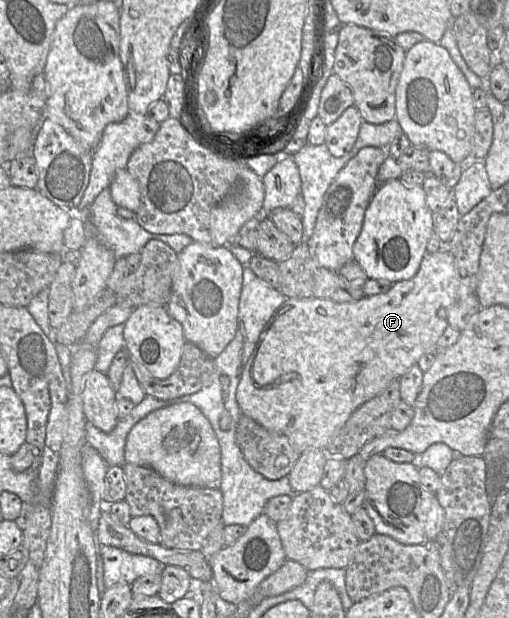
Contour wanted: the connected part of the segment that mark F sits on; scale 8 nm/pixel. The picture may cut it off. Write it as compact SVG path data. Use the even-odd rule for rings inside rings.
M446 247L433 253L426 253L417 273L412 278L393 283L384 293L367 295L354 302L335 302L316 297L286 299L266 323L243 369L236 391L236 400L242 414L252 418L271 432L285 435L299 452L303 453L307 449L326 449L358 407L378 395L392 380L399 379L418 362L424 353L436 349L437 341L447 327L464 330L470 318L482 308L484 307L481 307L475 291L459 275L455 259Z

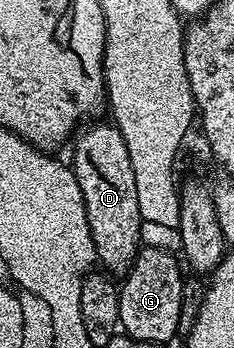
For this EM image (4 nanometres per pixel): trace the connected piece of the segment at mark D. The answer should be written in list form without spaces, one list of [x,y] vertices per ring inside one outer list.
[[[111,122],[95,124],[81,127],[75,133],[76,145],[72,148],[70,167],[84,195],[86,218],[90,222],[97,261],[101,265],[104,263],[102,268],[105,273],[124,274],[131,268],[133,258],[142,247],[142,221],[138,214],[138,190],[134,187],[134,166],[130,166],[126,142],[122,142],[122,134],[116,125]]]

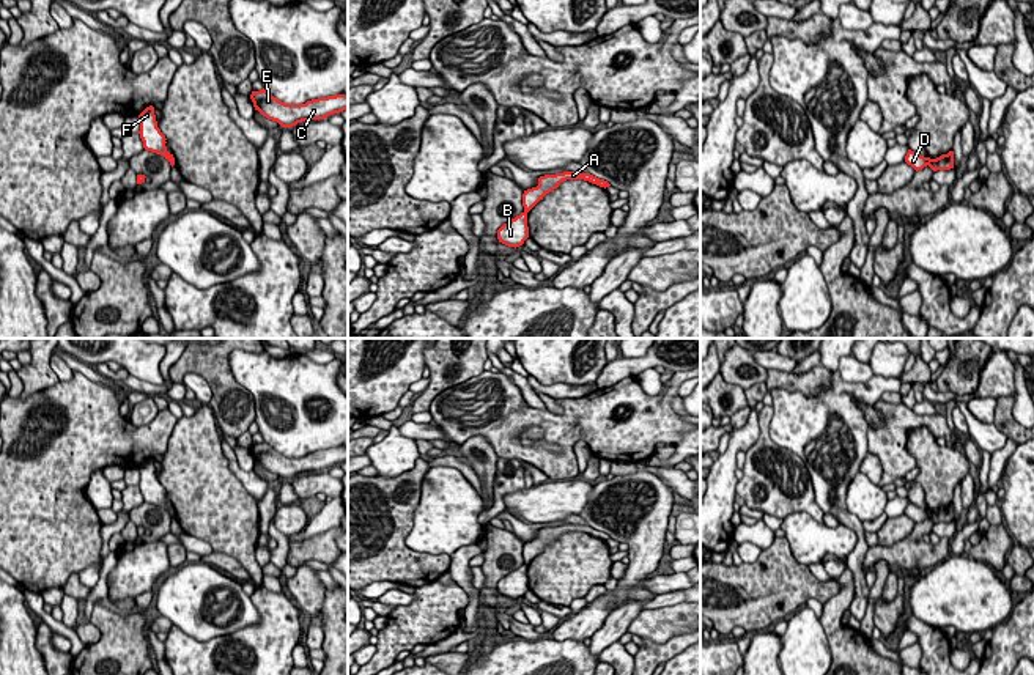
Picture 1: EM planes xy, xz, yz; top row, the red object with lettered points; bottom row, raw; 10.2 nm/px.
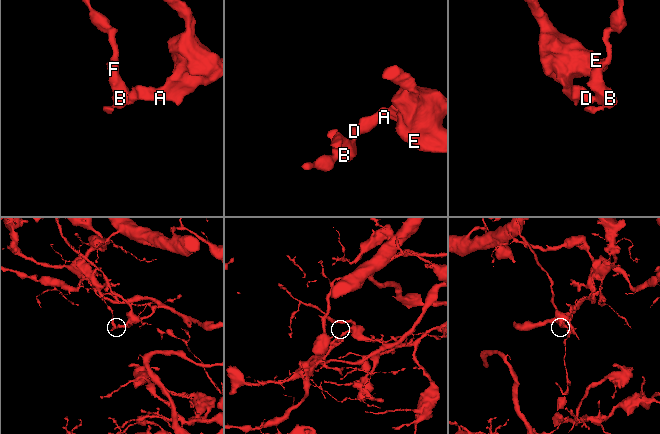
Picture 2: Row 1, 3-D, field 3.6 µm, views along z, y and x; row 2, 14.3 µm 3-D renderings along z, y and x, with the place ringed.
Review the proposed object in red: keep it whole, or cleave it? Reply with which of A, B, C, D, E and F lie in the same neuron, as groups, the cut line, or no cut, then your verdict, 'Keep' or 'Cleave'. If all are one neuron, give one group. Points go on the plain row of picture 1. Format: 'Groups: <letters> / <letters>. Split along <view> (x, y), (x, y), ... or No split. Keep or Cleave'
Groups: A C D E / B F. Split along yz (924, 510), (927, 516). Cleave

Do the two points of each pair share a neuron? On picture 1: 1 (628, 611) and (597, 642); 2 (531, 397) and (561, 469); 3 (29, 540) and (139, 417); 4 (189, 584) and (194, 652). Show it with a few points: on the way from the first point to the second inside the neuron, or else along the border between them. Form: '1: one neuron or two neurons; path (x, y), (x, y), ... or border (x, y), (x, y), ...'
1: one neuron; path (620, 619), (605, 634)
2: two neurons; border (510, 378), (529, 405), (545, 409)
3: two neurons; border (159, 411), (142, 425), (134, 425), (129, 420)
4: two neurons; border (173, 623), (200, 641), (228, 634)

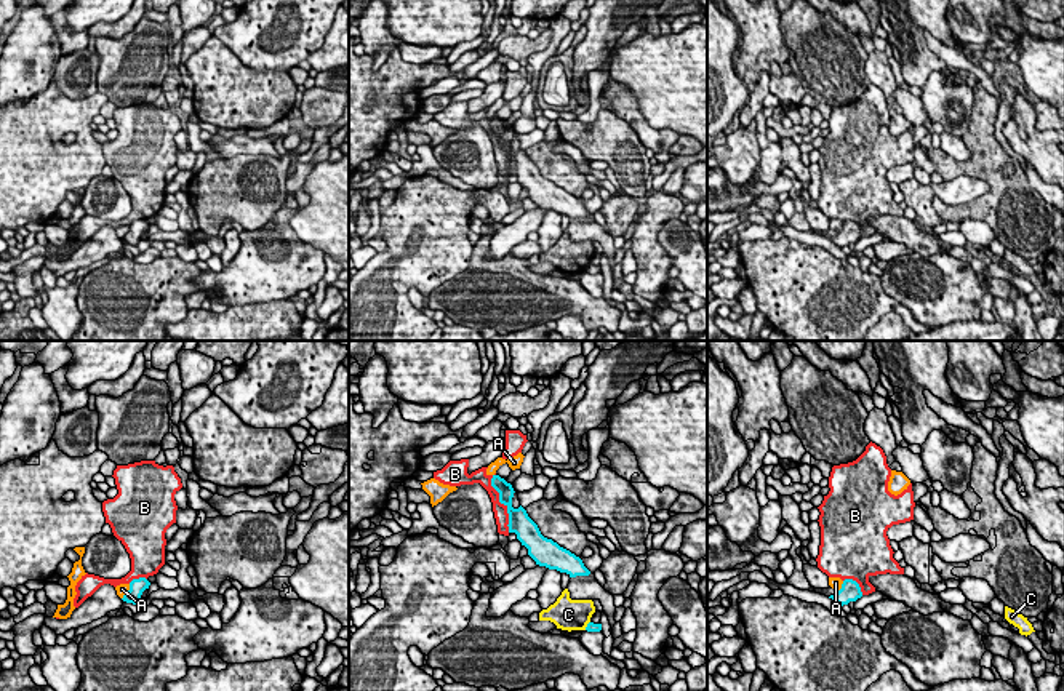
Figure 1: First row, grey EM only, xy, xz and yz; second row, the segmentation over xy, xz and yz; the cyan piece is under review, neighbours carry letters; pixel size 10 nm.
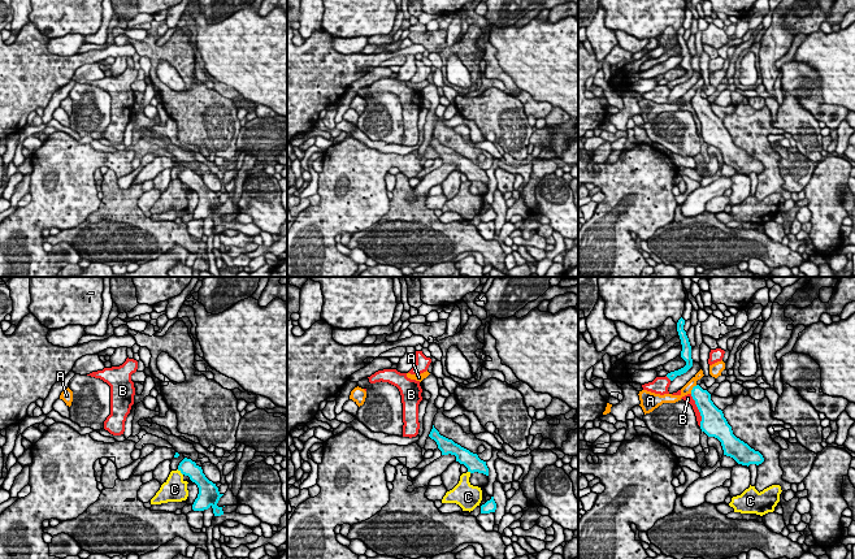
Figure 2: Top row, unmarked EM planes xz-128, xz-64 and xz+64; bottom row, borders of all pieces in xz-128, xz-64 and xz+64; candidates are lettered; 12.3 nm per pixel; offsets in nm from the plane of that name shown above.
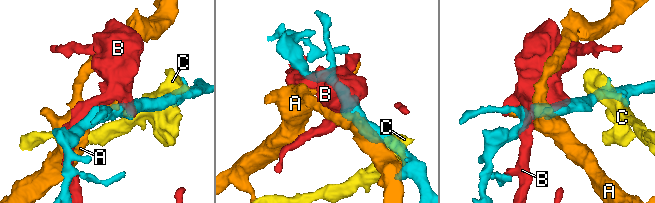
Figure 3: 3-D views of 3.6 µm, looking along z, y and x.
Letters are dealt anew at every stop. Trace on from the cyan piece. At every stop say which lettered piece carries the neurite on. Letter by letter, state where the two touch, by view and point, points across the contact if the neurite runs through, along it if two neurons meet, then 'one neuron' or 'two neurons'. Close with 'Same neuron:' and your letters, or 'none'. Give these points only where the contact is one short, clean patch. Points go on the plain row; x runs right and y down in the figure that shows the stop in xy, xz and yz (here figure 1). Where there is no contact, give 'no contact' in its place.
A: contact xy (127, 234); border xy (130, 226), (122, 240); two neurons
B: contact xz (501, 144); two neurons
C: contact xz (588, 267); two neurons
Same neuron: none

#####

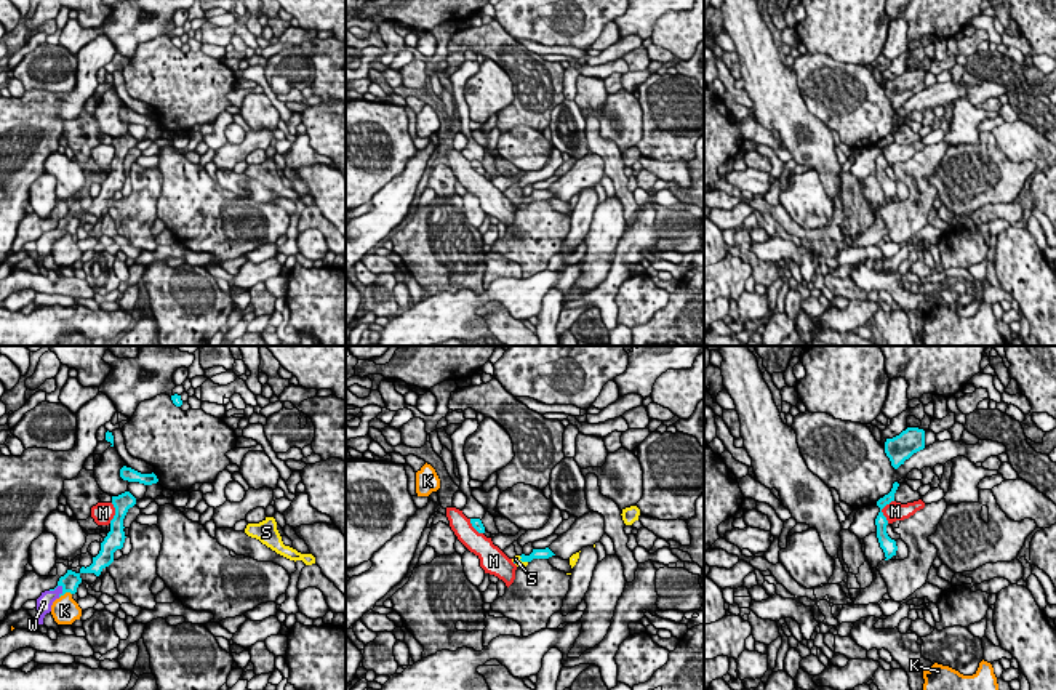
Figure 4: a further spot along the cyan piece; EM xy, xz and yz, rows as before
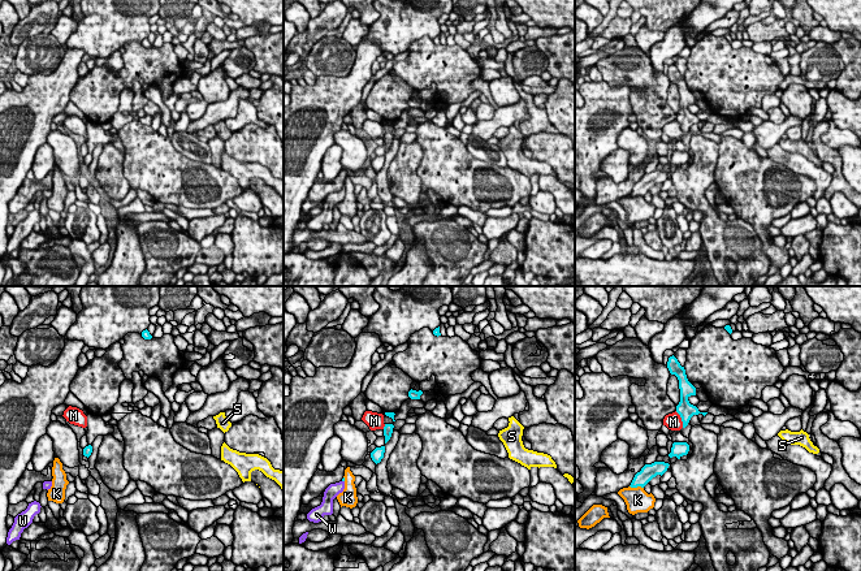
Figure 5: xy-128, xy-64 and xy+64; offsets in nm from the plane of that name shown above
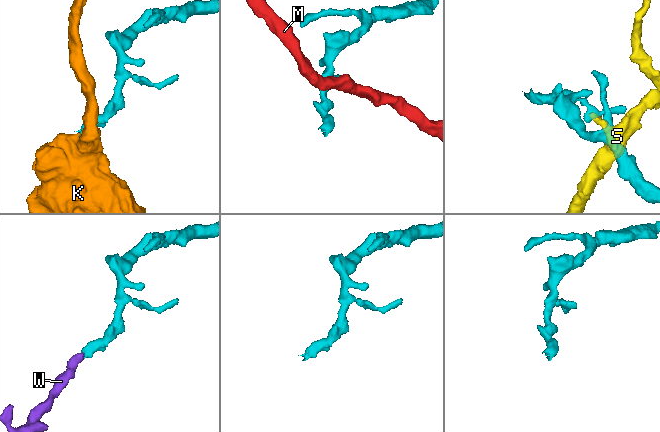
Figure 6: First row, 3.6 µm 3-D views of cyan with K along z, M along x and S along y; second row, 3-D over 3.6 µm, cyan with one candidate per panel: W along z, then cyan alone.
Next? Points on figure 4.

#####

*Exercise prompt*: Copy exactly the lines of the listing above between the one holding "Figure 5: xy-128, xy-64" and the one holding "Next? Points on figure 4.", inclusive; omit all pictures.

*Completed exercise*:
Figure 5: xy-128, xy-64 and xy+64; offsets in nm from the plane of that name shown above
Figure 6: First row, 3.6 µm 3-D views of cyan with K along z, M along x and S along y; second row, 3-D over 3.6 µm, cyan with one candidate per panel: W along z, then cyan alone.
Next? Points on figure 4.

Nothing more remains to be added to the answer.